§ Your task:
Reproduce word for word the lines of the entries below, starting with the line that contains "country: Mexico" and continuing up to and including the final line of the entries.

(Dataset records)

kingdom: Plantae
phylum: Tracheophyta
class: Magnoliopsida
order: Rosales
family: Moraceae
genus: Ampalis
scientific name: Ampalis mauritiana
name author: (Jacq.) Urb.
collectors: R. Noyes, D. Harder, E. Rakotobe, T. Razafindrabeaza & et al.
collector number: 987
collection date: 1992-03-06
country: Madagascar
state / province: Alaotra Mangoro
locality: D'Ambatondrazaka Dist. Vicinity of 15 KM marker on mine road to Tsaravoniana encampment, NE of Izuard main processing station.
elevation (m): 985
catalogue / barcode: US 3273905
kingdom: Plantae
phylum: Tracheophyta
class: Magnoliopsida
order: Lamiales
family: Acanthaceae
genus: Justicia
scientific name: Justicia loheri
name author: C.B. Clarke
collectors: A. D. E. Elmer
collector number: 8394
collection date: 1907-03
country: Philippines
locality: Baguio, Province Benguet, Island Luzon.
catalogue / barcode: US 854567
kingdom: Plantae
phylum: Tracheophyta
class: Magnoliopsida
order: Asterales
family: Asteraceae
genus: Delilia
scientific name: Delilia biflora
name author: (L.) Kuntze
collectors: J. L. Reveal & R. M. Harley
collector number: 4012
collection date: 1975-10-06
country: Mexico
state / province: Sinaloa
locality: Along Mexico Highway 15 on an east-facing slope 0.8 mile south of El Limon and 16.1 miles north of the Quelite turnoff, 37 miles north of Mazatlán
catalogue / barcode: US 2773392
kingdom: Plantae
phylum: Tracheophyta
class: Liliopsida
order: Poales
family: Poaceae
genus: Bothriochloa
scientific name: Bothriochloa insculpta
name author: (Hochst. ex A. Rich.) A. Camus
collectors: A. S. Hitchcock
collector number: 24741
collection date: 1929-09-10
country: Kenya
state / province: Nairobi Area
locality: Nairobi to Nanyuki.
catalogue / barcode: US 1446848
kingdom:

§ Task solution:
country: Mexico
state / province: Sinaloa
locality: Along Mexico Highway 15 on an east-facing slope 0.8 mile south of El Limon and 16.1 miles north of the Quelite turnoff, 37 miles north of Mazatlán
catalogue / barcode: US 2773392
kingdom: Plantae
phylum: Tracheophyta
class: Liliopsida
order: Poales
family: Poaceae
genus: Bothriochloa
scientific name: Bothriochloa insculpta
name author: (Hochst. ex A. Rich.) A. Camus
collectors: A. S. Hitchcock
collector number: 24741
collection date: 1929-09-10
country: Kenya
state / province: Nairobi Area
locality: Nairobi to Nanyuki.
catalogue / barcode: US 1446848
kingdom:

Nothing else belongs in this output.